> THE INPUT
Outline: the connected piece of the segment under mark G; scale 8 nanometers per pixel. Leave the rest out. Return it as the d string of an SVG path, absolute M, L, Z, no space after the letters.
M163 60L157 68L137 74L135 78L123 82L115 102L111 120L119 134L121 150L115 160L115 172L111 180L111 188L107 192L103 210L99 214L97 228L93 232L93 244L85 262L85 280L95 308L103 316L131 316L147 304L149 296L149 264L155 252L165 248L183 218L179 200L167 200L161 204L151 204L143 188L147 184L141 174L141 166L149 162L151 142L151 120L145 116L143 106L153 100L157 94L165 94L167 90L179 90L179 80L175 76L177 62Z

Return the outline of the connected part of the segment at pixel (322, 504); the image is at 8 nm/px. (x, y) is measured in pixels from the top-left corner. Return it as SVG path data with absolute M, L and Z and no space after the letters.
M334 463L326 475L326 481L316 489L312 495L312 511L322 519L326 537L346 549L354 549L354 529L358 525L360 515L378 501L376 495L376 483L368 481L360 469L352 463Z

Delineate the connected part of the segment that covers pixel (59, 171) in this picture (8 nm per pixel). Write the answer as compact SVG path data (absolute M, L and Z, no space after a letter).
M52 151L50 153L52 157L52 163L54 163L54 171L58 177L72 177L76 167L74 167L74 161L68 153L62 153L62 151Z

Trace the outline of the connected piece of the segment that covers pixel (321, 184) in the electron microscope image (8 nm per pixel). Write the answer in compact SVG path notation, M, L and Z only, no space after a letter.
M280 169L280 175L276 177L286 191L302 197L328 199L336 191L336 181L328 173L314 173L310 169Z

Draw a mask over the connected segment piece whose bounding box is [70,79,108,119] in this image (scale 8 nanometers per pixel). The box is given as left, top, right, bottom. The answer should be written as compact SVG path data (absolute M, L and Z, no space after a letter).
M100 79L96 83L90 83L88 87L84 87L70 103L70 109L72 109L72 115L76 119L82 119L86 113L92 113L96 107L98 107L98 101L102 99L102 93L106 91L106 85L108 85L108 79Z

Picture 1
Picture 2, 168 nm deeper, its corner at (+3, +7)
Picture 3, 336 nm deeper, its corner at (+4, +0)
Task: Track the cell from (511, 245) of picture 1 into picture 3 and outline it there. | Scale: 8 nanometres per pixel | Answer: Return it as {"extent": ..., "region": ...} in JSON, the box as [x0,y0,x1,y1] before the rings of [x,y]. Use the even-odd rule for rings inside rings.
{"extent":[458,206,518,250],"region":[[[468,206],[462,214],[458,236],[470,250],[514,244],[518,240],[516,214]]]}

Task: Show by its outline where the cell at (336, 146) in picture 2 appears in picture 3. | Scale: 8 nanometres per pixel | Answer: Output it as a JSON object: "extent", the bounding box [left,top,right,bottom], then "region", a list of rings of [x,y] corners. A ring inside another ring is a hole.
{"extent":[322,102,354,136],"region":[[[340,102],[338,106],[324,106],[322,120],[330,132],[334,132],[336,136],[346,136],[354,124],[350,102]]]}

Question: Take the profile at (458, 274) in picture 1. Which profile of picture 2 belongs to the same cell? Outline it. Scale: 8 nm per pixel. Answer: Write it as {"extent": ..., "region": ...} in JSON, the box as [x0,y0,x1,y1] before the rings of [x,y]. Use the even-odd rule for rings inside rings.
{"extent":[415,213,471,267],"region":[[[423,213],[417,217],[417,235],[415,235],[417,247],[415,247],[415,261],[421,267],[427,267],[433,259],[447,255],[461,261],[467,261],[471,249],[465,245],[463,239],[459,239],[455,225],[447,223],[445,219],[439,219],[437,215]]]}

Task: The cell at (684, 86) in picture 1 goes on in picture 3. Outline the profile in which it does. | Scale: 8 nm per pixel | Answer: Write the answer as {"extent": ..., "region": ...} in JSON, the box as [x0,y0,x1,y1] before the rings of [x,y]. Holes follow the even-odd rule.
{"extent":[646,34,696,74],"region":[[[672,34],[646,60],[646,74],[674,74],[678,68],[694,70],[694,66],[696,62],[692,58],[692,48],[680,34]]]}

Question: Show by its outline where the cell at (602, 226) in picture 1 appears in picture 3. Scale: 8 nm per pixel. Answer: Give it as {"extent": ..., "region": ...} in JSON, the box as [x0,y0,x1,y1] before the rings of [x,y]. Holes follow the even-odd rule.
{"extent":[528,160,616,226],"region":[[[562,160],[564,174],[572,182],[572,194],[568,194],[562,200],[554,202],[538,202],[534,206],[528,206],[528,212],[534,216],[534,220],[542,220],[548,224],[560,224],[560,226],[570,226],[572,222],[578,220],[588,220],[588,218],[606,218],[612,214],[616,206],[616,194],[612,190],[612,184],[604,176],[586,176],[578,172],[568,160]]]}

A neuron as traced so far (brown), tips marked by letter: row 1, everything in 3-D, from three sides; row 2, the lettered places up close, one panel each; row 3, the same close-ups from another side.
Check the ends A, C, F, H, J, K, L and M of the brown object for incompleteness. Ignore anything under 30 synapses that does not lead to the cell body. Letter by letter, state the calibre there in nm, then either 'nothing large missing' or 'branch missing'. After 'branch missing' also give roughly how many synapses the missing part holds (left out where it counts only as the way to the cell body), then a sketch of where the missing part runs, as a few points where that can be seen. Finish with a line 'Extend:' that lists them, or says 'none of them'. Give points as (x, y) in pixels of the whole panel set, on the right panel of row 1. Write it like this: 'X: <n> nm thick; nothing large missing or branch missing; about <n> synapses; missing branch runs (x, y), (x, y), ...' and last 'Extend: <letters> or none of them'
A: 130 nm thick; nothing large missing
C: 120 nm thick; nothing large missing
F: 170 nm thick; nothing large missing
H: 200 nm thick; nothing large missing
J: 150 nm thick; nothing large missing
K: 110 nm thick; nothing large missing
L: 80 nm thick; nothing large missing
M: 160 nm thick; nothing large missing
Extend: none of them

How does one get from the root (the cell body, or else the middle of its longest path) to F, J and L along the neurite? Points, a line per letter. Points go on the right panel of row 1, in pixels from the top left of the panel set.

> WORK ORDER
All of the material, restated exactly, is the expected result.

> EXERCISE OUTPUT
Outline: the connected piece of the segment under mark G; scale 8 nanometers per pixel. Leave the rest out. Return it as the d string of an SVG path, absolute M, L, Z, no space after the letters.
M163 60L157 68L137 74L135 78L123 82L115 102L111 120L119 134L121 150L115 160L115 172L111 180L111 188L107 192L103 210L99 214L97 228L93 232L93 244L85 262L85 280L95 308L103 316L131 316L147 304L149 296L149 264L155 252L165 248L183 218L179 200L167 200L161 204L151 204L143 188L147 184L141 174L141 166L149 162L151 142L151 120L145 116L143 106L153 100L157 94L165 94L167 90L179 90L179 80L175 76L177 62Z

Return the outline of the connected part of the segment at pixel (322, 504); the image is at 8 nm/px. (x, y) is measured in pixels from the top-left corner. Return it as SVG path data with absolute M, L and Z and no space after the letters.
M334 463L326 475L326 481L316 489L312 495L312 511L322 519L326 537L346 549L354 549L354 529L358 525L360 515L378 501L376 495L376 483L368 481L360 469L352 463Z

Delineate the connected part of the segment that covers pixel (59, 171) in this picture (8 nm per pixel). Write the answer as compact SVG path data (absolute M, L and Z, no space after a letter).
M52 151L50 153L52 157L52 163L54 163L54 171L58 177L72 177L76 167L74 167L74 161L68 153L62 153L62 151Z

Trace the outline of the connected piece of the segment that covers pixel (321, 184) in the electron microscope image (8 nm per pixel). Write the answer in compact SVG path notation, M, L and Z only, no space after a letter.
M280 169L280 175L276 177L286 191L302 197L328 199L336 191L336 181L328 173L314 173L310 169Z

Draw a mask over the connected segment piece whose bounding box is [70,79,108,119] in this image (scale 8 nanometers per pixel). The box is given as left, top, right, bottom. The answer should be written as compact SVG path data (absolute M, L and Z, no space after a letter).
M100 79L96 83L90 83L88 87L84 87L70 103L70 109L72 109L72 115L76 119L82 119L86 113L92 113L96 107L98 107L98 101L102 99L102 93L106 91L106 85L108 85L108 79Z

Picture 1
Picture 2, 168 nm deeper, its corner at (+3, +7)
Picture 3, 336 nm deeper, its corner at (+4, +0)
Task: Track the cell from (511, 245) of picture 1 into picture 3 and outline it there. | Scale: 8 nanometres per pixel | Answer: Return it as {"extent": ..., "region": ...} in JSON, the box as [x0,y0,x1,y1] before the rings of [x,y]. Use the even-odd rule for rings inside rings.
{"extent":[458,206,518,250],"region":[[[468,206],[462,214],[458,236],[470,250],[514,244],[518,240],[516,214]]]}

Task: Show by its outline where the cell at (336, 146) in picture 2 appears in picture 3. | Scale: 8 nanometres per pixel | Answer: Output it as a JSON object: "extent", the bounding box [left,top,right,bottom], then "region", a list of rings of [x,y] corners. A ring inside another ring is a hole.
{"extent":[322,102,354,136],"region":[[[340,102],[338,106],[324,106],[322,120],[330,132],[334,132],[336,136],[346,136],[354,124],[350,102]]]}

Question: Take the profile at (458, 274) in picture 1. Which profile of picture 2 belongs to the same cell? Outline it. Scale: 8 nm per pixel. Answer: Write it as {"extent": ..., "region": ...} in JSON, the box as [x0,y0,x1,y1] before the rings of [x,y]. Use the even-odd rule for rings inside rings.
{"extent":[415,213,471,267],"region":[[[423,213],[417,217],[417,235],[415,235],[417,247],[415,247],[415,261],[421,267],[427,267],[433,259],[447,255],[461,261],[467,261],[471,249],[465,245],[463,239],[459,239],[455,225],[447,223],[445,219],[439,219],[437,215]]]}

Task: The cell at (684, 86) in picture 1 goes on in picture 3. Outline the profile in which it does. | Scale: 8 nm per pixel | Answer: Write the answer as {"extent": ..., "region": ...} in JSON, the box as [x0,y0,x1,y1] before the rings of [x,y]. Holes follow the even-odd rule.
{"extent":[646,34,696,74],"region":[[[672,34],[646,60],[646,74],[674,74],[678,68],[694,70],[694,66],[696,62],[692,58],[692,48],[680,34]]]}

Question: Show by its outline where the cell at (602, 226) in picture 1 appears in picture 3. Scale: 8 nm per pixel. Answer: Give it as {"extent": ..., "region": ...} in JSON, the box as [x0,y0,x1,y1] before the rings of [x,y]. Holes follow the even-odd rule.
{"extent":[528,160,616,226],"region":[[[562,160],[564,174],[572,182],[572,194],[568,194],[562,200],[554,202],[538,202],[534,206],[528,206],[528,212],[534,216],[534,220],[542,220],[548,224],[560,224],[560,226],[570,226],[572,222],[578,220],[588,220],[588,218],[606,218],[612,214],[616,206],[616,194],[612,190],[612,184],[604,176],[586,176],[578,172],[568,160]]]}

A neuron as traced so far (brown), tips marked by letter: row 1, everything in 3-D, from three sides; row 2, the lettered places up close, one panel each; row 3, the same close-ups from another side.
Check the ends A, C, F, H, J, K, L and M of the brown object for incompleteness. Ignore anything under 30 synapses that does not lead to the cell body. Letter by letter, state the calibre there in nm, then either 'nothing large missing' or 'branch missing'. After 'branch missing' also give roughly how many synapses the missing part holds (left out where it counts only as the way to the cell body), then a sketch of where the missing part runs, as a few points where that can be seen. Finish with a line 'Extend:' that lists them, or says 'none of them'. Give points as (x, y) in pixels of the whole panel set, on the right panel of row 1. Write it like this: 'X: <n> nm thick; nothing large missing or branch missing; about <n> synapses; missing branch runs (x, y), (x, y), ...' and last 'Extend: <letters> or none of them'
A: 130 nm thick; nothing large missing
C: 120 nm thick; nothing large missing
F: 170 nm thick; nothing large missing
H: 200 nm thick; nothing large missing
J: 150 nm thick; nothing large missing
K: 110 nm thick; nothing large missing
L: 80 nm thick; nothing large missing
M: 160 nm thick; nothing large missing
Extend: none of them

How does one get from the root (the cell body, or else the middle of its longest path) to F, J and L along the neurite? Points, a line per letter. Points go on the right panel of row 1, in pixels from the top left of the panel set.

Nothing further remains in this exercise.